By help, do you mean Jez showed them a gastrict feeding tube as a subtle hint about poor trading?


----------



## Haskanael (Jul 5, 2011)

Oldman78 said:


> By help, do you mean Jez showed them a gastrict feeding tube as a subtle hint about poor trading?


lol, I would not even put it beyond him xD

great to hear everything is back on track


----------



## Nacho libre (Feb 23, 2013)

Oldman78 said:


> By help, do you mean Jez showed them a gastrict feeding tube as a subtle hint about poor trading?


Nah he just gave me an email.

Contacted the guy and told him I wanted my shit back. Got an email saying he has been busy(busy enough to take my models and not message back) and then told me he sent them. I didn't believe him but they came in today.

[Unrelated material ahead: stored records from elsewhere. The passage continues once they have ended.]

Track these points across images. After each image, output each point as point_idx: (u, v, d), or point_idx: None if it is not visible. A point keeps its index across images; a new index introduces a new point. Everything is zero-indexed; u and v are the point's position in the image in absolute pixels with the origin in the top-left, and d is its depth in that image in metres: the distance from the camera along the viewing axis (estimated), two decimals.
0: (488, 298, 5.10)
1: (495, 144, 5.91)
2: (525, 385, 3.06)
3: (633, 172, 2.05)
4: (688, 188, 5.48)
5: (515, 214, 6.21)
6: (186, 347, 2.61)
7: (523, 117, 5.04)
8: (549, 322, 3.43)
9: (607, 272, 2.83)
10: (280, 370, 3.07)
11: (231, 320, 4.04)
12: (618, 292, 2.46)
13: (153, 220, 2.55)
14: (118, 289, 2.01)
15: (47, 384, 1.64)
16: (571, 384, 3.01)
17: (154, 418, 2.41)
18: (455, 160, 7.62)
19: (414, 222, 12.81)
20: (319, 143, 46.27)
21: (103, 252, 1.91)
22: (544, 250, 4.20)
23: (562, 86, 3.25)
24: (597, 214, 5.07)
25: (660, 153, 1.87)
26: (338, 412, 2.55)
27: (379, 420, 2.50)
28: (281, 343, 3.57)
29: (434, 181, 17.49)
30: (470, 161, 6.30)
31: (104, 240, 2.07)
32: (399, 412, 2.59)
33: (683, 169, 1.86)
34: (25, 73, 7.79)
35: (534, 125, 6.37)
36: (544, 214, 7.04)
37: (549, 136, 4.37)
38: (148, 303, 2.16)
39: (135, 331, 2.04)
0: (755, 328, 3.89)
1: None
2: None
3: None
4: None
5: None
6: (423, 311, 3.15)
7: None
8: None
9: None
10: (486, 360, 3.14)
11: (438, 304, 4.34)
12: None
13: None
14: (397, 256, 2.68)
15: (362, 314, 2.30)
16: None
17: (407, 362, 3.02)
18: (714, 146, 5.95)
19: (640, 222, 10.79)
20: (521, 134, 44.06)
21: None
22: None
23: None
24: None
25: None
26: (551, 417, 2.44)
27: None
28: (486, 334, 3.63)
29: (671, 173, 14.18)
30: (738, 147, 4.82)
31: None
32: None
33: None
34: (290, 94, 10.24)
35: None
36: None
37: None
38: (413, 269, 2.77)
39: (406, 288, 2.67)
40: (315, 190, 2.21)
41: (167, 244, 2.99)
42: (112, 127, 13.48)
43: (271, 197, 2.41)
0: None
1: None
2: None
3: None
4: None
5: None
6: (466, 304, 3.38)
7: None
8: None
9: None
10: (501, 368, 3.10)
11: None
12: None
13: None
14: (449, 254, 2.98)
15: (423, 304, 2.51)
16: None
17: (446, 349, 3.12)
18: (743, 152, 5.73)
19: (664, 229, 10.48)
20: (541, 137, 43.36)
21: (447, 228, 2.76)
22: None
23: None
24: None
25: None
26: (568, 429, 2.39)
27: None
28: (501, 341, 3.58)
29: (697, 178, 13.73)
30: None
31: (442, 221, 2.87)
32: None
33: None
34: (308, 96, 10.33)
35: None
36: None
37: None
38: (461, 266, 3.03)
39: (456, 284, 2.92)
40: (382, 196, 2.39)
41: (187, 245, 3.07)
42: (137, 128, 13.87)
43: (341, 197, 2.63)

If only the new admins were as helpful as Jez we might be getting somewhere haha.


----------



## Nacho libre (Feb 23, 2013)

Haskanael said:


> lol, I would not even put it beyond him xD
> 
> great to hear everything is back on track


Lol

Yeah thanks. I still need to soak the bastards in dettol to remove the last paint scheme. After that I hope to start building this army up and updating this plog.


----------



## neferhet (Oct 24, 2012)

Awesome!!! Long live to Jezlad!


----------



## Old Man78 (Nov 3, 2011)

Nacho libre said:


> Nah he just gave me an email.


On a piece of bloody paper wrapped around a toe?


----------



## Nacho libre (Feb 23, 2013)

Oldman78 said:


> On a piece of bloody paper wrapped around a toe?


On an ear actually haha.


----------



## Old Man78 (Nov 3, 2011)

Nacho libre said:


> On an ear actually haha.


Ah, a traditionalist, hats off


----------



## Nacho libre (Feb 23, 2013)

Here we are!

I've got a shit ton of cadians. Around 74 from this trade alone(32 are in the picture and the other 42 are currently soaking in some dettol.

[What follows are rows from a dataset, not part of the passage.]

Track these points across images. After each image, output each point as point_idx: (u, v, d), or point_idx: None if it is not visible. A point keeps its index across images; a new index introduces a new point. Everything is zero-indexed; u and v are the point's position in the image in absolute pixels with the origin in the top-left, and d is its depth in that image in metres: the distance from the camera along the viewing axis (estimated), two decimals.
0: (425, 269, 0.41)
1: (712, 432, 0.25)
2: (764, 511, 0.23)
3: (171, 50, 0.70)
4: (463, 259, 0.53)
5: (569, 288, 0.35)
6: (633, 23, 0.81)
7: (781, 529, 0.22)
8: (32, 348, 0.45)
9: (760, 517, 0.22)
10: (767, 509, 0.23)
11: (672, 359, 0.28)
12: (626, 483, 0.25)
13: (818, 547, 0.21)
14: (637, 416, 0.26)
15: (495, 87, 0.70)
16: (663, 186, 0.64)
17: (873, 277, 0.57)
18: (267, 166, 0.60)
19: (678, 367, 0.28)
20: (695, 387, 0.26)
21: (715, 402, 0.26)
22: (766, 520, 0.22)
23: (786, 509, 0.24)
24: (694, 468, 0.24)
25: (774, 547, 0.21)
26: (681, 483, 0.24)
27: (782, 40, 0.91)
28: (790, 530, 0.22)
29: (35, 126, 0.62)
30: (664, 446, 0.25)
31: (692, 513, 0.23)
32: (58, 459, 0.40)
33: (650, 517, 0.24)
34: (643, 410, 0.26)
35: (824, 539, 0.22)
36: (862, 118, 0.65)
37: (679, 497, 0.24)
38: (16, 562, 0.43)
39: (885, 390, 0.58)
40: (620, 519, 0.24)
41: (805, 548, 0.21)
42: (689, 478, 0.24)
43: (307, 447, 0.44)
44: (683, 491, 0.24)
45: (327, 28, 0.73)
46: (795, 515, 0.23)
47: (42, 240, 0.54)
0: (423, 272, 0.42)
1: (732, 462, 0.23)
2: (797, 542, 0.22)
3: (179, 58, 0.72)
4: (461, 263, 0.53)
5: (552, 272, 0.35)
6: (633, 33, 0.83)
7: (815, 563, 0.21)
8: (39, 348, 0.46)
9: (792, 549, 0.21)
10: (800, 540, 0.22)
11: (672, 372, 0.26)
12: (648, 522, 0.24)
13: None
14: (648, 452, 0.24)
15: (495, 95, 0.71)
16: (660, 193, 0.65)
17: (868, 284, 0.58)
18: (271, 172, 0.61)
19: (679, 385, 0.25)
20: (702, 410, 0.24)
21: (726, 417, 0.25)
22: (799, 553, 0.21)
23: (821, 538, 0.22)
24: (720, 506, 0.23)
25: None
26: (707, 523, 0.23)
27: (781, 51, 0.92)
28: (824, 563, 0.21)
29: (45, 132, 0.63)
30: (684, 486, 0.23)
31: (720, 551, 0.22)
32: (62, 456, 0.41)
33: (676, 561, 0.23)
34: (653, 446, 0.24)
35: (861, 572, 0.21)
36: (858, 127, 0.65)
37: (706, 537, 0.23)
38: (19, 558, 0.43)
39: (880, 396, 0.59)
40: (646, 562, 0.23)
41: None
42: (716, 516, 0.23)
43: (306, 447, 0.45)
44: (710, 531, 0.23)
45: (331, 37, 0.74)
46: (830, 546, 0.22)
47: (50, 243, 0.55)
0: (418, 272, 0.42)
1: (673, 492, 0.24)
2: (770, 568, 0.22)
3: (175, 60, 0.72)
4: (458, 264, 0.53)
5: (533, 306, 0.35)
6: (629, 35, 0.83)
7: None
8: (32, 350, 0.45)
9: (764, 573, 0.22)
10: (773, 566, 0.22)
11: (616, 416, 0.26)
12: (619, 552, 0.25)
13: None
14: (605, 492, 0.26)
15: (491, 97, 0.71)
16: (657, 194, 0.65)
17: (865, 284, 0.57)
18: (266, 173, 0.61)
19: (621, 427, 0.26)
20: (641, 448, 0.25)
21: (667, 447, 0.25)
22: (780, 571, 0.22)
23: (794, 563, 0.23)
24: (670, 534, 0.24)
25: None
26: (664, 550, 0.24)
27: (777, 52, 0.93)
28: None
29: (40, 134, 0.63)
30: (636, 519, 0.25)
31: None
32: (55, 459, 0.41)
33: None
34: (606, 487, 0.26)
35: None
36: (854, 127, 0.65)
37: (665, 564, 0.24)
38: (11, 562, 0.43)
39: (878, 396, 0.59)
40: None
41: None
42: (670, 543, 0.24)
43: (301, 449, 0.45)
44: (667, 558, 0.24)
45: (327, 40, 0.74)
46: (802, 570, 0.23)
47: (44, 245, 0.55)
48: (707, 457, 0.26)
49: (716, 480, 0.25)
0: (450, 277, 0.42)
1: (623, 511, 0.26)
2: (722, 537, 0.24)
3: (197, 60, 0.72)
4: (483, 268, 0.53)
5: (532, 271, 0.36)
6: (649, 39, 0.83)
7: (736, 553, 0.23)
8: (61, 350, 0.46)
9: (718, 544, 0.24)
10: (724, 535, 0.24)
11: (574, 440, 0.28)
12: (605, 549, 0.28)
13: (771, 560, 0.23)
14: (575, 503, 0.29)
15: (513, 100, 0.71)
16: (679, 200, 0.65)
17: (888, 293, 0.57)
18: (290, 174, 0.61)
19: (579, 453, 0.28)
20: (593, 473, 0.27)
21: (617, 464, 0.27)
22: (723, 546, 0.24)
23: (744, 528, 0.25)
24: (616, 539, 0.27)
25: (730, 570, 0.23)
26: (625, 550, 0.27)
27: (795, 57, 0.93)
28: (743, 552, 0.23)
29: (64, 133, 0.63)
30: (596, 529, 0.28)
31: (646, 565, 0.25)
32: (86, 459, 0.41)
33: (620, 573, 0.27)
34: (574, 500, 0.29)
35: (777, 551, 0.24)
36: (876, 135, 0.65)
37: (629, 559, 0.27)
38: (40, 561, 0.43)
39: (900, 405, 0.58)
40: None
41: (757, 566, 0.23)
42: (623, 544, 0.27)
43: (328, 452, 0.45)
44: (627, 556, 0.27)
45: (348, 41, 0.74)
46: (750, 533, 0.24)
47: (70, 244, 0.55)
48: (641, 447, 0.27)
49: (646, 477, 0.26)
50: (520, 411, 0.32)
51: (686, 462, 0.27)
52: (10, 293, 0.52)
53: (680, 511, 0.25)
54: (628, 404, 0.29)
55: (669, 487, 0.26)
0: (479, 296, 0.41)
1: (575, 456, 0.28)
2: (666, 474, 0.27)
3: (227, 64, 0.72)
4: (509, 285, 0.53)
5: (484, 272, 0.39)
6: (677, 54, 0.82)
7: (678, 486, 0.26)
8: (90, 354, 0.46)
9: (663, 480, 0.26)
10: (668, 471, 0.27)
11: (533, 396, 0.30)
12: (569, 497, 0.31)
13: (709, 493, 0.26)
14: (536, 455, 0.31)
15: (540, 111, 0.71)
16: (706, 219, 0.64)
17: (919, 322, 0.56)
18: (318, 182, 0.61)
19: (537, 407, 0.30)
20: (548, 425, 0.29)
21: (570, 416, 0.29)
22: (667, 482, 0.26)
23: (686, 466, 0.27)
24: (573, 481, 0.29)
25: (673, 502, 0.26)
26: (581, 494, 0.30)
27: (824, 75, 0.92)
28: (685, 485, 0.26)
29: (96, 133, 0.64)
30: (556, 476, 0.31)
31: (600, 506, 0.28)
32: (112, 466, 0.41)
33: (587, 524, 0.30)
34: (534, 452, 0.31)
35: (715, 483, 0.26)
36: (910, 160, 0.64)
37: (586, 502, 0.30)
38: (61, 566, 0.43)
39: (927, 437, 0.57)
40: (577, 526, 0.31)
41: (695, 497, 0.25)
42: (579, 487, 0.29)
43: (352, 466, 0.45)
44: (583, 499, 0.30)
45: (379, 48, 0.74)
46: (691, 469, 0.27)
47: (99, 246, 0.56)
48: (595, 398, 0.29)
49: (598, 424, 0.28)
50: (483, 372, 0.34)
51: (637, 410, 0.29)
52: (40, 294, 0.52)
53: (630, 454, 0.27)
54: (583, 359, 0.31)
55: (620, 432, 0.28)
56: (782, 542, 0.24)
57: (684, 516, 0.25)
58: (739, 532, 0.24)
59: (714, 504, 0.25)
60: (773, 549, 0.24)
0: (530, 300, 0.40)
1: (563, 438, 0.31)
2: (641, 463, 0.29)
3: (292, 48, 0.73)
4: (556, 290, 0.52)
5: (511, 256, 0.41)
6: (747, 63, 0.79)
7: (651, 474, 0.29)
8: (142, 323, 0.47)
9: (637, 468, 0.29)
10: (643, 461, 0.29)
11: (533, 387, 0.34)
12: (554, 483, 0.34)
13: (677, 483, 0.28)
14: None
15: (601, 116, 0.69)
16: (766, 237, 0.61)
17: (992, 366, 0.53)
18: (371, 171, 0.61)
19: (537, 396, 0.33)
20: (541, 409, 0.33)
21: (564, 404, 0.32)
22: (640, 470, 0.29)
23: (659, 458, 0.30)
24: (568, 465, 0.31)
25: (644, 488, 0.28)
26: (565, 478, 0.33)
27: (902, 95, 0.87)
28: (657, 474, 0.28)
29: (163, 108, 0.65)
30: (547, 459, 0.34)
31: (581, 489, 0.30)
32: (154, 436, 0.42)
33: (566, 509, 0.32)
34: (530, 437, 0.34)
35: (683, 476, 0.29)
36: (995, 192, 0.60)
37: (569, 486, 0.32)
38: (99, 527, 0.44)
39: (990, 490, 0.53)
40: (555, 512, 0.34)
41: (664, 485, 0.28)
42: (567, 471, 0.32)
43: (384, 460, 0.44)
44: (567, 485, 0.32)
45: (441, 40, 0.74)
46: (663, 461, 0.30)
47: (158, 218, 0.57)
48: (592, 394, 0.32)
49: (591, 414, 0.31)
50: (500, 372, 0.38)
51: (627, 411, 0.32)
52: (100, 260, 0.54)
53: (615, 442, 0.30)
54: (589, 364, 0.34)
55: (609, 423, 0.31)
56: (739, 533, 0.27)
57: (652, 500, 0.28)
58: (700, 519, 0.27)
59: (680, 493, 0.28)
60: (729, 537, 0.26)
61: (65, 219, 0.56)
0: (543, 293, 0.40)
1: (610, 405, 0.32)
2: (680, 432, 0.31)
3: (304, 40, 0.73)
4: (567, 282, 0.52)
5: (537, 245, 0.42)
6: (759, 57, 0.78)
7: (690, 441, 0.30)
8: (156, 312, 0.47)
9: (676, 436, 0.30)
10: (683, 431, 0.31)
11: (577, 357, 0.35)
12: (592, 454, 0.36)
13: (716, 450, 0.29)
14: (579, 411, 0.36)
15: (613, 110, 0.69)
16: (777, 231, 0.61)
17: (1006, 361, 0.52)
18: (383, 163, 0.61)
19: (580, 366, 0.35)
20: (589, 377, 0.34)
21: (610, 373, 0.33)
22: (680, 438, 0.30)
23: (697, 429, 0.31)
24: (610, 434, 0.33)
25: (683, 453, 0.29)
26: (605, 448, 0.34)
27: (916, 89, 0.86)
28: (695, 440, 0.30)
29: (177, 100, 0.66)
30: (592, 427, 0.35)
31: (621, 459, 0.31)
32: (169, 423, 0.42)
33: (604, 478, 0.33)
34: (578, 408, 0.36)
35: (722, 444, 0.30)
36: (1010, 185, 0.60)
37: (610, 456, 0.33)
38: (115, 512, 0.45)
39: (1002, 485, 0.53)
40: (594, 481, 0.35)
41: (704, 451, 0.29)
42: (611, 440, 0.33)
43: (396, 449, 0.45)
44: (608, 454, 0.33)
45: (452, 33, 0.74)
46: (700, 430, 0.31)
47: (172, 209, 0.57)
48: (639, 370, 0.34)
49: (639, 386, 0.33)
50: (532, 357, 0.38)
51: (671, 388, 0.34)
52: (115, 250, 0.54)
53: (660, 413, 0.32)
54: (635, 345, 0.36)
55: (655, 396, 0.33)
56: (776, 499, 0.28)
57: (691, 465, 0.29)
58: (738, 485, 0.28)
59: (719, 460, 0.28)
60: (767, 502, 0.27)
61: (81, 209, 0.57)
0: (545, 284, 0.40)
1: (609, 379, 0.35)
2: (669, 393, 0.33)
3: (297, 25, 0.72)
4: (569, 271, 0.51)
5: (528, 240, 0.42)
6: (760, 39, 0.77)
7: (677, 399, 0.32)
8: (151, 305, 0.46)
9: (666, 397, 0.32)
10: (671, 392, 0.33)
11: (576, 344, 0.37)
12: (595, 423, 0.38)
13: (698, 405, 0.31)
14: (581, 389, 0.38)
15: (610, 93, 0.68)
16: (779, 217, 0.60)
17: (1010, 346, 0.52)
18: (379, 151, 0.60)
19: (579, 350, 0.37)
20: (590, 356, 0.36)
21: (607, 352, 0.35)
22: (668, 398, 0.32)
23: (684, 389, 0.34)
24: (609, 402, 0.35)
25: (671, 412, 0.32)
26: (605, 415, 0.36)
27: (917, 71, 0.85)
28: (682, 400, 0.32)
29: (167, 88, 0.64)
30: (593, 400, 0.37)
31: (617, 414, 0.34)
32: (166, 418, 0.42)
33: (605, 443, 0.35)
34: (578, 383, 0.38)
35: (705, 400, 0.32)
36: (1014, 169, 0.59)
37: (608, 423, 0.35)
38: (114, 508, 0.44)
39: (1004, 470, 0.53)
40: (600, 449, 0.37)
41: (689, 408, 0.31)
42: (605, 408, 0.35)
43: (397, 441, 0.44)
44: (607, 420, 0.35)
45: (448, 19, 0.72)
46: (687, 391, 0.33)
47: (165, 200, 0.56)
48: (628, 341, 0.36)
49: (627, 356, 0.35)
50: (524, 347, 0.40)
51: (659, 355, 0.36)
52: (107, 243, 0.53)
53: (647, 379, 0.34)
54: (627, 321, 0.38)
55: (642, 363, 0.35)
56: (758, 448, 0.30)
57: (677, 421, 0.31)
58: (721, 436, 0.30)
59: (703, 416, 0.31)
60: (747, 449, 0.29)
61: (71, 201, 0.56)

I've got some OOP metal models and catachans that I'm never going to use. So I'll say £10 for all the jungle fighters and a fiver for the metal ones. If anyone wants them just hit me up with a PM.

Cadians - left 

Metal - centre 

Catachans - right


----------



## Iraqiel (May 21, 2008)

Great to hear that you got resolution Nacho, that's a good way to end a sorry affair. What's your plan now?


----------



## Haskanael (Jul 5, 2011)

is that an old school sentinel I spot o-o?


----------



## Nacho libre (Feb 23, 2013)

Sorry for being away for so long. Been dealing with issues with my transition(NHS can suck a dick) and ive been sorting that out. I wont be on heresy for about a month, heading to mexico for a research project for 3 weeks and im just kinda gonna be busy. 

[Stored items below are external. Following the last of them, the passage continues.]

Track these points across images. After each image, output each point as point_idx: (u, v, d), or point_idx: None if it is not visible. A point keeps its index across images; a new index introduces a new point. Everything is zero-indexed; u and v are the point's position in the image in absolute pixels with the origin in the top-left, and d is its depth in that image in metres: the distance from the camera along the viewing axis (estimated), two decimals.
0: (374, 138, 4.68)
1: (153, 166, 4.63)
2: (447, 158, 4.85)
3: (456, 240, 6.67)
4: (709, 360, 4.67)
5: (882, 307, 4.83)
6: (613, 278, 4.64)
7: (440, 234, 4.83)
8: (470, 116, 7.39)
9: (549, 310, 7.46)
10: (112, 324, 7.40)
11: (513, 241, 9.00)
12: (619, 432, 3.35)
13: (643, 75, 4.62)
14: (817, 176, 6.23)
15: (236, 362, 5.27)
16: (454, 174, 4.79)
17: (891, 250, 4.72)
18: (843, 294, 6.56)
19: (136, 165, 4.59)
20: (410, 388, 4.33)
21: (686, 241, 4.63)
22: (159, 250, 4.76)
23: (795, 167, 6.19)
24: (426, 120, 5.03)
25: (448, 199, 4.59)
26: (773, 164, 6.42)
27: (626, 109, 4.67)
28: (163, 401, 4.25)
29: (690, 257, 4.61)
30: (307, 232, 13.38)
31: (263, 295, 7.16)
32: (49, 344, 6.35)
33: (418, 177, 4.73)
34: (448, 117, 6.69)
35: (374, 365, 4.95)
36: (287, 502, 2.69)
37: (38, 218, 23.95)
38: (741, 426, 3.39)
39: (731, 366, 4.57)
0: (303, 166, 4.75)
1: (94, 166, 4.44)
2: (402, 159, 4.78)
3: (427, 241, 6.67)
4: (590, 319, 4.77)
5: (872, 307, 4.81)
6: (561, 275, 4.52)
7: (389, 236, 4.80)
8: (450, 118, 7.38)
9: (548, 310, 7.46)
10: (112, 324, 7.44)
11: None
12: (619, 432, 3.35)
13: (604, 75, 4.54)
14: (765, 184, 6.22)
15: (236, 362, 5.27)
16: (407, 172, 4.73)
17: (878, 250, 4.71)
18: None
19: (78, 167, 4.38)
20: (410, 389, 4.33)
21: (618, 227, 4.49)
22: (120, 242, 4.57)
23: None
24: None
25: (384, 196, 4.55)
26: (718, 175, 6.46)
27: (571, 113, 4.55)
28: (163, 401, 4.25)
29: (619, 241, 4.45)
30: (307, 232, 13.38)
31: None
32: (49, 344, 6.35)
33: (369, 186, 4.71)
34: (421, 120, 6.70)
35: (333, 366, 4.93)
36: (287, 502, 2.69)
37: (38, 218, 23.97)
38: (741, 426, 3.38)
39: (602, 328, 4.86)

Stay tuned for the start of July. Im planning something special.


Zoe


----------



## Haskanael (Jul 5, 2011)

Nacho libre said:


> Sorry for being away for so long. Been dealing with issues with my transition(NHS can suck a dick) and ive been sorting that out. I wont be on heresy for about a month, heading to mexico for a research project for 3 weeks and im just kinda gonna be busy.
> 
> 
> Stay tuned for the start of July. Im planning something special.
> ...


Good luck in Mexico Zoe o-o , stay save.


----------